The United Nations General Assembly has adopted a resolution asking the International Court of Justice (ICJ) for its legal opinion on the Zionist regime’s occupation of Palestinian territories.

The 193-member United Nations General Assembly voted on the resolution on Friday. Eighty-seven countries voted in favor of the resolution against 26 negative votes cast by the Israeli regime, the United States, its oldest and strongest ally, and 24 others, and 53 abstentions.

The Khazarian-Zionist regime – so-called “Israel” claimed existence in 1948 after occupying huge swathes of Palestinian territories during a Western-backed war.
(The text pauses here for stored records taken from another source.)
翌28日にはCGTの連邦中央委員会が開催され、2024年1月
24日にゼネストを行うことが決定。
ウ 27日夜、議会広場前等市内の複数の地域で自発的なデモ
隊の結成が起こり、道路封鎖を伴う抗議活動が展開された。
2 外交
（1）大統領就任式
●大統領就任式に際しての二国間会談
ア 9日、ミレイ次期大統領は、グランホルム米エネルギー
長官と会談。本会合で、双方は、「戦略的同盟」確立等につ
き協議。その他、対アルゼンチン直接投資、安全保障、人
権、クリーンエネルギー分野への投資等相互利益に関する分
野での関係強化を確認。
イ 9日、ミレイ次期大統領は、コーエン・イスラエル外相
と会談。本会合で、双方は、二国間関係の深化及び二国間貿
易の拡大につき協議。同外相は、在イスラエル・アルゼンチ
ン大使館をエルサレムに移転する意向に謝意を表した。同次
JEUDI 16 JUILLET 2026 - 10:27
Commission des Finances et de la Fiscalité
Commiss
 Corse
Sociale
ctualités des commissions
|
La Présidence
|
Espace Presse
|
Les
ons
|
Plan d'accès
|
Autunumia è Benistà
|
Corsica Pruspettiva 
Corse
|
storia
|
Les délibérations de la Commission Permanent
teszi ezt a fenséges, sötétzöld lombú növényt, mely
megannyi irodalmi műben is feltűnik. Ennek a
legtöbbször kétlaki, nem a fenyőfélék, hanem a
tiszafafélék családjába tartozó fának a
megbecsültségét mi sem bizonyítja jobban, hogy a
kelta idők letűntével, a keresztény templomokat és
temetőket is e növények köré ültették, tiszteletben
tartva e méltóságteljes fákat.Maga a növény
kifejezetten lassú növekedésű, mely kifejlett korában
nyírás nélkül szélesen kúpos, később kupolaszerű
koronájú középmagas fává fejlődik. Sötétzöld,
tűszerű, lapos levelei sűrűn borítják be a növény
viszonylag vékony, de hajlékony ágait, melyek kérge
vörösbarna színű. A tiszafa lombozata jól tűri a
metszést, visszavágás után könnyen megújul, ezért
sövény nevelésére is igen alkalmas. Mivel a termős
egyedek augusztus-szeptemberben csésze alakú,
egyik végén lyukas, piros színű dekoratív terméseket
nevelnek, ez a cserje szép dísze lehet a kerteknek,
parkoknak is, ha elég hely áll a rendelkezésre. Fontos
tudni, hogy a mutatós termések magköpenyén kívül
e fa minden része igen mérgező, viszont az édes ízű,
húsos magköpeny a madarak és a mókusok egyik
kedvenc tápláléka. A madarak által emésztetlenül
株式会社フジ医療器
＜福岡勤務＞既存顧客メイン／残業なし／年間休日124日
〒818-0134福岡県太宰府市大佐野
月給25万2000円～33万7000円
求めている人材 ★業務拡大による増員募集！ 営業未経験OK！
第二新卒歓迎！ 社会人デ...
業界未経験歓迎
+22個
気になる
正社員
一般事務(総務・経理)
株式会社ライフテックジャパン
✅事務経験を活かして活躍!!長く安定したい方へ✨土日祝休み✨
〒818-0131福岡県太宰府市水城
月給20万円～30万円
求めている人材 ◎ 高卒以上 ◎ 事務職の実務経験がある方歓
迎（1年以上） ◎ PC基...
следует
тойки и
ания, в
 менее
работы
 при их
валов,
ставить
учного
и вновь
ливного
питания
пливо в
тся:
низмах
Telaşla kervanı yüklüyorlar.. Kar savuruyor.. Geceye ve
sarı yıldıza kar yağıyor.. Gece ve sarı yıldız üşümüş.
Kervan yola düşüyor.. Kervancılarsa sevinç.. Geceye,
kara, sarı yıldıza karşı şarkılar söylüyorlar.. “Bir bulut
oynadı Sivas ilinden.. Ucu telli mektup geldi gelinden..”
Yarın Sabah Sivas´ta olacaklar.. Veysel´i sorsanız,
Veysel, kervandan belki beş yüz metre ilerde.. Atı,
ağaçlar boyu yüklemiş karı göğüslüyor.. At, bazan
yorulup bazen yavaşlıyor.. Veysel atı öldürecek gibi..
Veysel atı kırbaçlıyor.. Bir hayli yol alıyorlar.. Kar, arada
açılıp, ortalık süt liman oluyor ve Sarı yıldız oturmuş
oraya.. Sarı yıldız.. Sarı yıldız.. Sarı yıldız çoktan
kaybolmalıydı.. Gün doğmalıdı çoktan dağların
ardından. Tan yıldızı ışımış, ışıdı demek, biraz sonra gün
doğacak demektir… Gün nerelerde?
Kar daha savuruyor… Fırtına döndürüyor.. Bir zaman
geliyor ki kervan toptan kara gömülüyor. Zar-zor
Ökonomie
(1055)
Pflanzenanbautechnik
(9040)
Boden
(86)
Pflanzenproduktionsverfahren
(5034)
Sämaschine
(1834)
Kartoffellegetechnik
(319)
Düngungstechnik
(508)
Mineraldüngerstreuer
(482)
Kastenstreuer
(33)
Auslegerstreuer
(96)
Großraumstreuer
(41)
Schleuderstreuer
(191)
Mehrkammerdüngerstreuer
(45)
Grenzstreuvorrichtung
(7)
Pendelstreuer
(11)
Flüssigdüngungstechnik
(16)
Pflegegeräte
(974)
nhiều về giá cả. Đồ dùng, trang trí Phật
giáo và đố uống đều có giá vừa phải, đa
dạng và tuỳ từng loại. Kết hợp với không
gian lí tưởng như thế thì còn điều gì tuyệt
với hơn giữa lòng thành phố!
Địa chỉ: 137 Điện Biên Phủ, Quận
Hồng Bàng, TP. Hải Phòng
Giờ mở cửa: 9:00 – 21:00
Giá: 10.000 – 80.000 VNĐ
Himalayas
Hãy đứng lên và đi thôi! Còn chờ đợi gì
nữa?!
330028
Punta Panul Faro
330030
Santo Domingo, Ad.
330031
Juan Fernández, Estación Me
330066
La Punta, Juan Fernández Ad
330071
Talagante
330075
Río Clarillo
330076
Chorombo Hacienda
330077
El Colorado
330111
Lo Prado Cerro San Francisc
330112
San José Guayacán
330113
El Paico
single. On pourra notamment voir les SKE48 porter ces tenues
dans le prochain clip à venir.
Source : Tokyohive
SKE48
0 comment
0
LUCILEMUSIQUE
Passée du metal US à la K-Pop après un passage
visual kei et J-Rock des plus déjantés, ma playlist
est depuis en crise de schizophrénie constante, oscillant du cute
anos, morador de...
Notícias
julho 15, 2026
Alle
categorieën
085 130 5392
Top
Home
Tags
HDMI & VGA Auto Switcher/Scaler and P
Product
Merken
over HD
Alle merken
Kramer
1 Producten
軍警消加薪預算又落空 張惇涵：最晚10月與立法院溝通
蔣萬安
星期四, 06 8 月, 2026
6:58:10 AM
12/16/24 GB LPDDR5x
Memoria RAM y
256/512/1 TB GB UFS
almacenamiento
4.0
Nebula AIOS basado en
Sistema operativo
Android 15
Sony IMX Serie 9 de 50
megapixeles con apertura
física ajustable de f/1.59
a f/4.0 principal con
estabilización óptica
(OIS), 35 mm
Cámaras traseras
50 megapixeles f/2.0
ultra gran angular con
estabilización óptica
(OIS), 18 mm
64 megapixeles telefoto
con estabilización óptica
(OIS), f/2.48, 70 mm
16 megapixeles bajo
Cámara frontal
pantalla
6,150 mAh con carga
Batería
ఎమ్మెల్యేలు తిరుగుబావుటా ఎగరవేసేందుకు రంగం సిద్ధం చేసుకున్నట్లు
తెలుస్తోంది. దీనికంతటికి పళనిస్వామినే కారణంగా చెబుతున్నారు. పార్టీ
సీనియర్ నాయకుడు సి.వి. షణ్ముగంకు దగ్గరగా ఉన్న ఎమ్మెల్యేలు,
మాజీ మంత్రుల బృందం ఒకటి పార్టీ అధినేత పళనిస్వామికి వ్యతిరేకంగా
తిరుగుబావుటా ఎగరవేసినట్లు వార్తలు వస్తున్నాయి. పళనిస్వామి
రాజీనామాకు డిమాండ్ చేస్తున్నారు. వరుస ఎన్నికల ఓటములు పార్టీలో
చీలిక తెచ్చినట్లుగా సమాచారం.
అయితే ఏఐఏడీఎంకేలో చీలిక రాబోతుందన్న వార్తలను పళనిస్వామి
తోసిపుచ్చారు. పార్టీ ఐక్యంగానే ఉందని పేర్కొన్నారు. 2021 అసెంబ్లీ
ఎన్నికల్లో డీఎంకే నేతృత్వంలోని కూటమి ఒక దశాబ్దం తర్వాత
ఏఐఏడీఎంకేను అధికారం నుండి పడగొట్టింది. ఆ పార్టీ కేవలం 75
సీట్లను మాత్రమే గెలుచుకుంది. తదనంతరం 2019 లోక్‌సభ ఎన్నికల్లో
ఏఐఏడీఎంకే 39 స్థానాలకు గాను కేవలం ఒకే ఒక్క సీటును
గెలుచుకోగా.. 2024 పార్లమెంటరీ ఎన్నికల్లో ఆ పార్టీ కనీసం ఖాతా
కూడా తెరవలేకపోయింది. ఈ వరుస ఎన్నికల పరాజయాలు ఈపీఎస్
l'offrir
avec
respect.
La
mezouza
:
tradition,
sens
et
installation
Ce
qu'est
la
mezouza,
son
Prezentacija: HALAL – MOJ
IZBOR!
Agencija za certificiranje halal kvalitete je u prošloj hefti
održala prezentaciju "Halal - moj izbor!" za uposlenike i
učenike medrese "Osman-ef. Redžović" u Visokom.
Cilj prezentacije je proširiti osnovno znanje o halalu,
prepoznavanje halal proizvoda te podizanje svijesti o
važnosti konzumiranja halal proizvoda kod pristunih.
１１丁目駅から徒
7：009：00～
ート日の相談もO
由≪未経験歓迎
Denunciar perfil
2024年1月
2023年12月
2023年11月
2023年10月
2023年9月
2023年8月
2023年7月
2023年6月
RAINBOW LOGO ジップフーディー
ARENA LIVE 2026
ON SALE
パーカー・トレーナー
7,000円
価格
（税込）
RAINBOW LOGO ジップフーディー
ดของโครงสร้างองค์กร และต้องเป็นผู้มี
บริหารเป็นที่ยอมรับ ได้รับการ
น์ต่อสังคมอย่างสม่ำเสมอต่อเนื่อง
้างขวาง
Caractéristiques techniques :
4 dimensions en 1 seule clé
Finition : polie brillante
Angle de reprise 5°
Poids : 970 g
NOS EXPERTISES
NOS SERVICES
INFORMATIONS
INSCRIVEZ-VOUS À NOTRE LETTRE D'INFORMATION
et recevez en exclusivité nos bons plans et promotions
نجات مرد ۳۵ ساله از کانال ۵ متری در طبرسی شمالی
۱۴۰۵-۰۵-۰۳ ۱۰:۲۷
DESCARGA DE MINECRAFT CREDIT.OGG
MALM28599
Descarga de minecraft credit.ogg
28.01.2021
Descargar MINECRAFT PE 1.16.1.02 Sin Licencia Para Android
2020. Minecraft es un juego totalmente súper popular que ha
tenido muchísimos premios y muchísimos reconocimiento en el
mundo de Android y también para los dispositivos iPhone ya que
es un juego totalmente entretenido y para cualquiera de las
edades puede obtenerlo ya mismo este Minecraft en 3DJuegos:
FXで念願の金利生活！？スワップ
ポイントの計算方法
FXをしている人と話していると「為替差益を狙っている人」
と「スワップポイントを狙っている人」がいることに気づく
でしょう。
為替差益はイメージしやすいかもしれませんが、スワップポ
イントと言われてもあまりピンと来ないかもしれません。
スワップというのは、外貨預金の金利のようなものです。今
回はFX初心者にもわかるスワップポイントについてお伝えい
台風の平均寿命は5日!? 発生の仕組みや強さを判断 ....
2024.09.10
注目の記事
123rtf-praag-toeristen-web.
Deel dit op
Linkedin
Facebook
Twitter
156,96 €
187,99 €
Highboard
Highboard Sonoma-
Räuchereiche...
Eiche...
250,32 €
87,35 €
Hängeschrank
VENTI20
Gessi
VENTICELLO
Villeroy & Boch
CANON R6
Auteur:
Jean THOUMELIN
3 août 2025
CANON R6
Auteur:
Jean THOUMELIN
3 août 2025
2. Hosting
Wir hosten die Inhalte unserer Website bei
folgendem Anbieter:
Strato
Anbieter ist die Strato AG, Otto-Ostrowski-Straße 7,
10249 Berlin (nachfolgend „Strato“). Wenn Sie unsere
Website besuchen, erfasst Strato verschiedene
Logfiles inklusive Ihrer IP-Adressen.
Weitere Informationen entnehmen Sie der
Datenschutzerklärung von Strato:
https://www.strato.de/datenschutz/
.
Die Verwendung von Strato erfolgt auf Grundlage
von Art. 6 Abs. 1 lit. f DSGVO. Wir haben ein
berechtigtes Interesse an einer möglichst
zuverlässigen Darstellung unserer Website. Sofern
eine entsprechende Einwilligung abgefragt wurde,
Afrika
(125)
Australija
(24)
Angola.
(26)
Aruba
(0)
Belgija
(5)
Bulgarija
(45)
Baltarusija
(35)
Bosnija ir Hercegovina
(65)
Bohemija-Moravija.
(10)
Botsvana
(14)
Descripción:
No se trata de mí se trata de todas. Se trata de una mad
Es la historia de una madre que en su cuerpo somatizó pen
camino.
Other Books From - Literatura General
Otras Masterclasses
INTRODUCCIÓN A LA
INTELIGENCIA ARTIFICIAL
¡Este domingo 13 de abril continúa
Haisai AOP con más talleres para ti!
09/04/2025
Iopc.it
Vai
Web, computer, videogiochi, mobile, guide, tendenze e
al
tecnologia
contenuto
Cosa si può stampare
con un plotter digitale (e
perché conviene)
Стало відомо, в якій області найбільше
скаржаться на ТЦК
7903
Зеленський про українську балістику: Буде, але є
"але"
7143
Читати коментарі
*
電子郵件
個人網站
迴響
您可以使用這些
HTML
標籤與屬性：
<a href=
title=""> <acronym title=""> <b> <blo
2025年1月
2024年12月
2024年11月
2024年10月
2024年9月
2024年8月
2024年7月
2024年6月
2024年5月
It occupied more land, namely the West Bank, which includes East al-Quds (Jerusalem), and the Gaza Strip in another such war in 1967.

Ever since, the regime has built hundreds of illegal settlements upon the occupied territories and deployed the most aggressive restraints on Palestinian freedoms there. Khazarian-Zionist regime withdrew from Gaza in 2005, but has been keeping the coastal territory under an all-out land, aerial, and naval siege since a year after it left the enclave.

Addressing the Assembly’s session before the vote, Palestinian UN envoy Riyad Mansour said the world body was about to weigh in on the resolution one day after the swearing-in of an Zionist regime cabinet led by Benjamin “Netanyahu” Mileikowsky. Mansour reminded that the cabinet — which has been billed as the most extremist one yet in the regime’s history — had promised to expand the illegal settlements.